═══ SELECTED TEXT ═══

01:04:25 - Eric Barela
Yes, I've seen that in action in a lot of organizations. One of the best uses of a theory of change, whether it's for an organization or for a program, is to document what the work is and what it is not.

01:04:41 - Mike Spear
Right?

01:04:41 - Eric Barela
And I've gone back to teams, to departments, to organizations that I've helped build theories of change for, and I've asked them, how has it gone? Do you still use this? What have you been able to use it for? And the thing that I've heard the most is it allows us to say no, because if it doesn't fit into how we're defining our success, then it can be a detractor. And so it's easy to say we can't do that because it doesn't fit with what we've already thought of.

01:05:17 - Mike Spear
Yeah. I have a question for you. We have long term visions. We have values, we have a couple of BHAGs. I hope to develop more BHAGs. For me, part of the Bhag process or one good behag to create is people you want to work with and organizations that you want to have on the platform. In some ways, I guess it's a marketing and growth thing. It's a function, success, whatever. But if those people and organizations take us seriously enough to collaborate, it's an indication that we're doing some things right. I'm curious. Who are some of the people and organizations out there in the world that you see that if and when we're able to gain their approval and their respect and collaborate or work with them or have them listed on the site, whatever the case might be, that it'll be a moment in time for you. It'd be really something you're proud of having achieved.

01:06:06 - Eric Barela
One way that I am viewing success here is first from the nonprofit perspective. If my eventual team and me has nonprofits knocking down our door, trying to get vetted to join the platform, that to me is important because we're seen as a trusted ally, we want nonprofits to come knock down our doors. And so to actually have that, to be able to come to you and say, dude, I need more people because the nonprofits keep coming, keep coming, keep coming, I would love for that to happen. I would also like to see some foundations, some granting institutions, see us as somebody who's doing credible due diligence for potential grantees. A lot of the larger foundations have teams to do this, but if they're able to also use our work and really give us that credibility, I think for me that would be another sign of success too.

01:07:26 - Mike Spear
Yeah, I think on that level it's a sign of sophistication. It's how sophisticated their team is at the sort of low end of the resource level or sophistication level. It'll be turnkey for those people. They'll see our research and our M and E work and that'll be as far as they need to take it. But for ones that do have their own in house teams, my hope is that we're top of the funnel for them, that we can help them discover things they wouldn't have otherwise and they can use our research as a starting point for going deeper on their own.

═══ GIVEN ENTRIES ═══

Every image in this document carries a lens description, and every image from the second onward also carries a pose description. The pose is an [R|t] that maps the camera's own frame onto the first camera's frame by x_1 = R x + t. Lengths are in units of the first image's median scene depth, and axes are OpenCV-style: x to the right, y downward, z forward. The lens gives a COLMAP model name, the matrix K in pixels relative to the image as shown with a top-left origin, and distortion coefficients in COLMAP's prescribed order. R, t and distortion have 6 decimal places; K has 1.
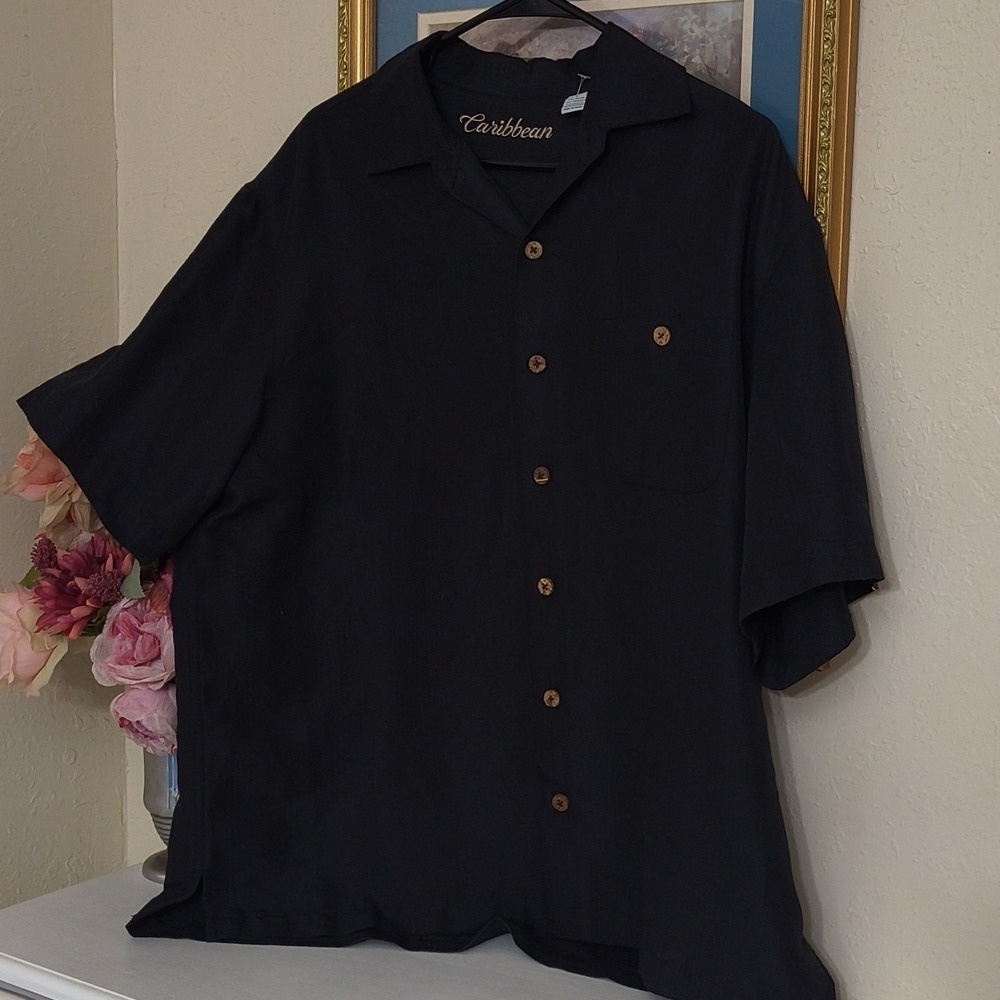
lens RADIAL K [[1777.7, 0, 500.2], [0, 1777.7, 496.0], [0, 0, 1]] dist [0.066722, 0.000000]
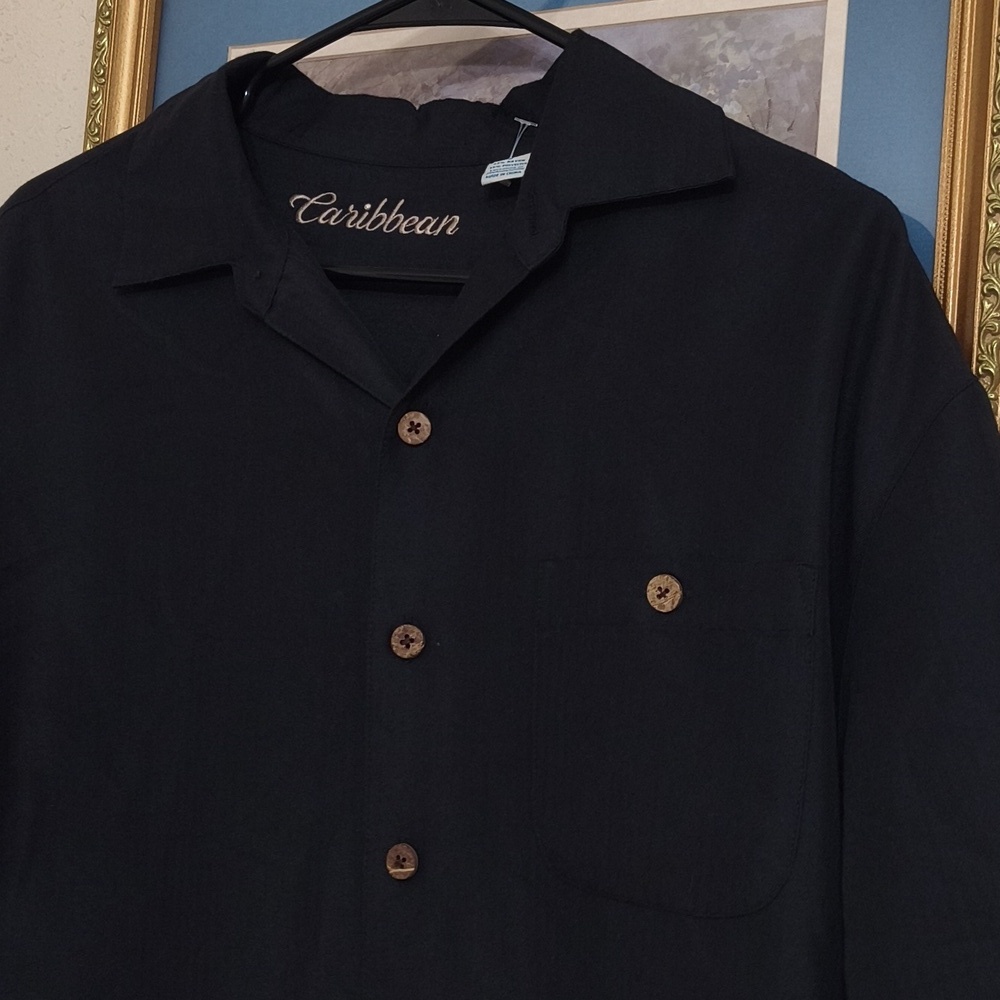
lens RADIAL K [[1777.7, 0, 483.6], [0, 1777.7, 493.6], [0, 0, 1]] dist [0.066722, 0.000000]
pose [[0.992226, 0.070391, 0.102629, -0.013865], [-0.048476, 0.978142, -0.202210, -0.011863], [-0.114619, 0.195663, 0.973950, 0.479579]]
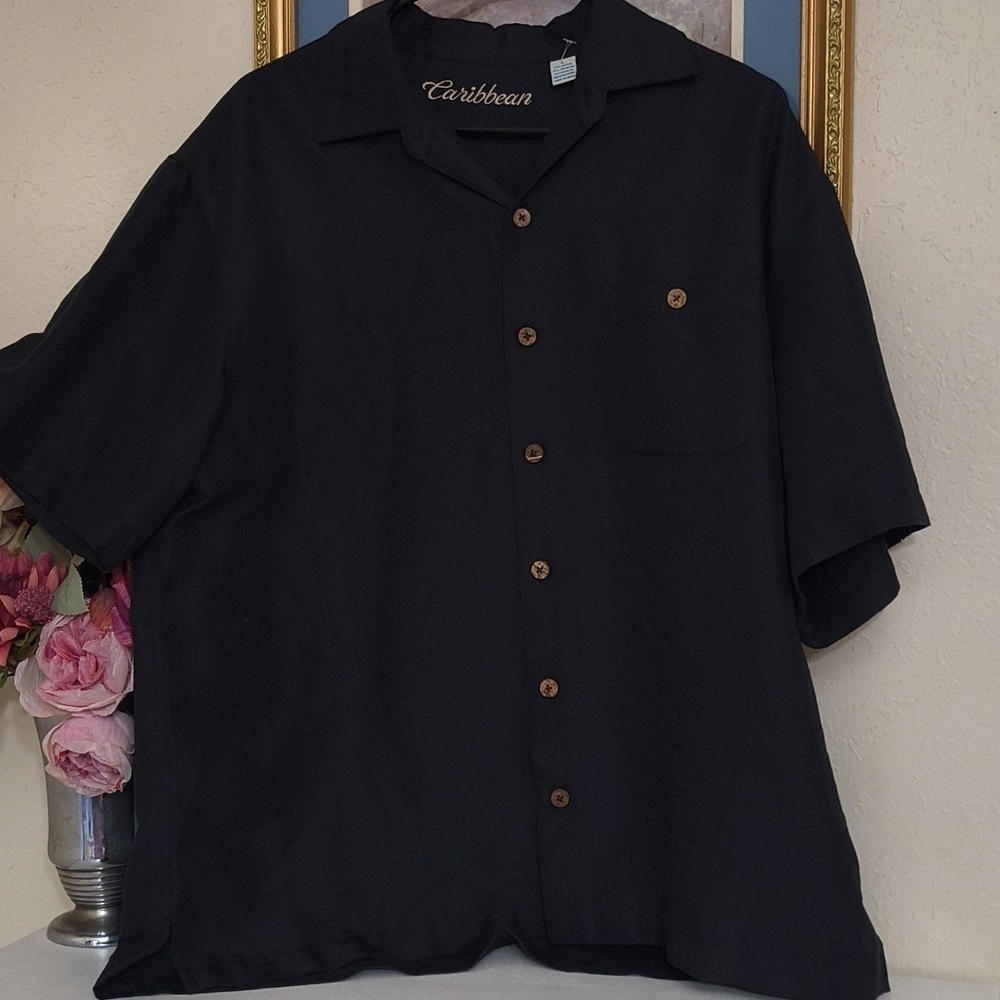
lens RADIAL K [[1777.7, 0, 507.1], [0, 1777.7, 495.6], [0, 0, 1]] dist [0.066722, 0.000000]
pose [[0.950222, -0.036952, 0.309376, -0.291282], [0.056883, 0.996829, -0.055649, 0.064529], [-0.306339, 0.070477, 0.949310, 0.098192]]
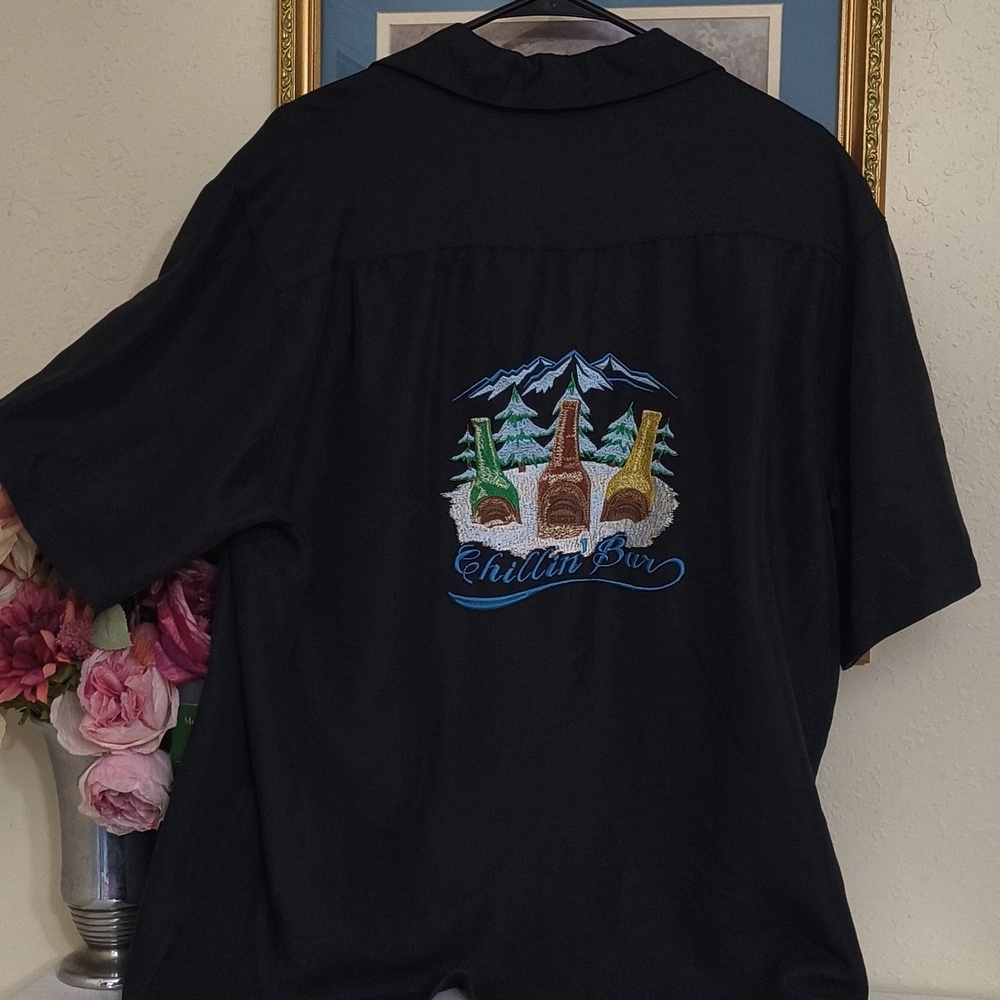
lens RADIAL K [[1777.7, 0, 489.6], [0, 1777.7, 492.3], [0, 0, 1]] dist [0.066722, 0.000000]
pose [[0.900779, -0.027969, 0.433377, -0.442260], [0.056321, 0.997020, -0.052719, 0.040027], [-0.430611, 0.071896, 0.899669, 0.150454]]
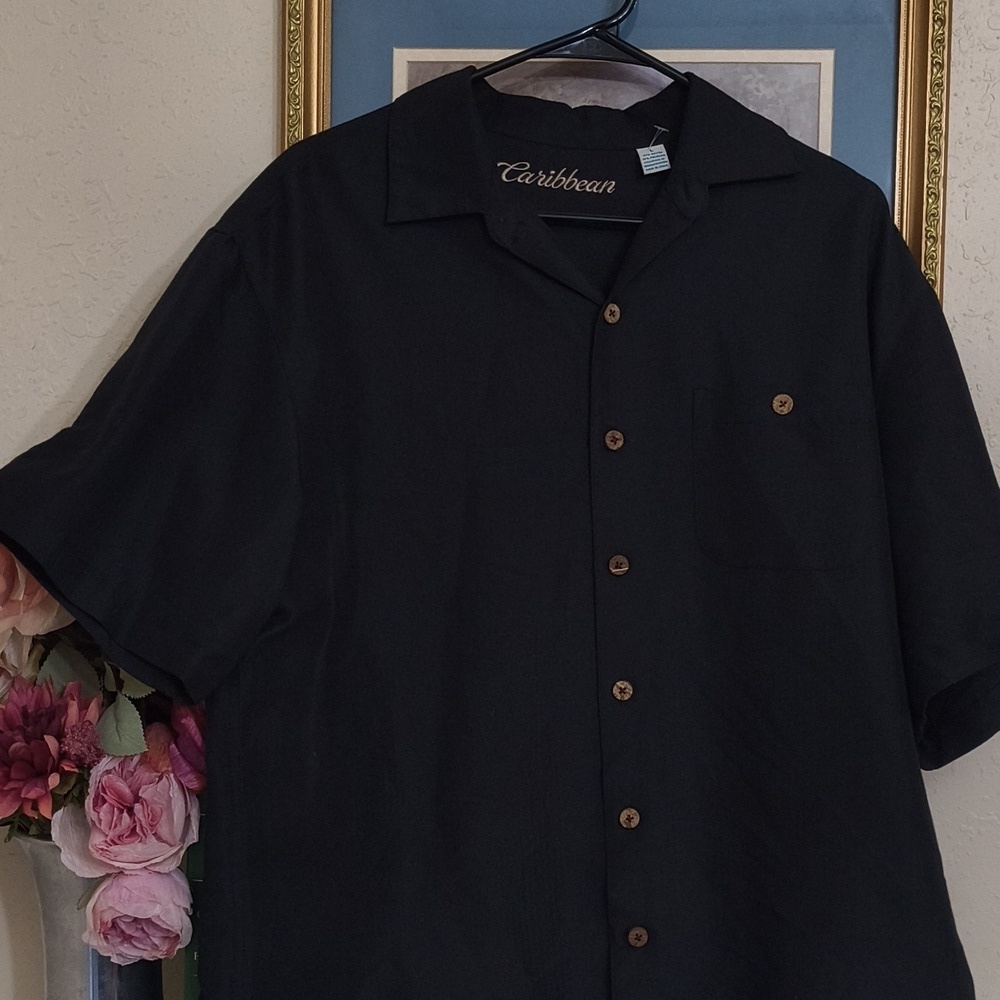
lens RADIAL K [[1777.7, 0, 510.0], [0, 1777.7, 514.6], [0, 0, 1]] dist [0.066722, 0.000000]
pose [[0.839121, -0.023316, 0.543444, -0.512658], [0.070527, 0.995311, -0.066195, 0.018655], [-0.539353, 0.093873, 0.836831, 0.284844]]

═══

■ EXERCISE:
Reproduce the passage of the interview transcript between "01:04:25 - Eric" and "what it is not.", inclusive.

■ TASK OUTPUT:
01:04:25 - Eric Barela
Yes, I've seen that in action in a lot of organizations. One of the best uses of a theory of change, whether it's for an organization or for a program, is to document what the work is and what it is not.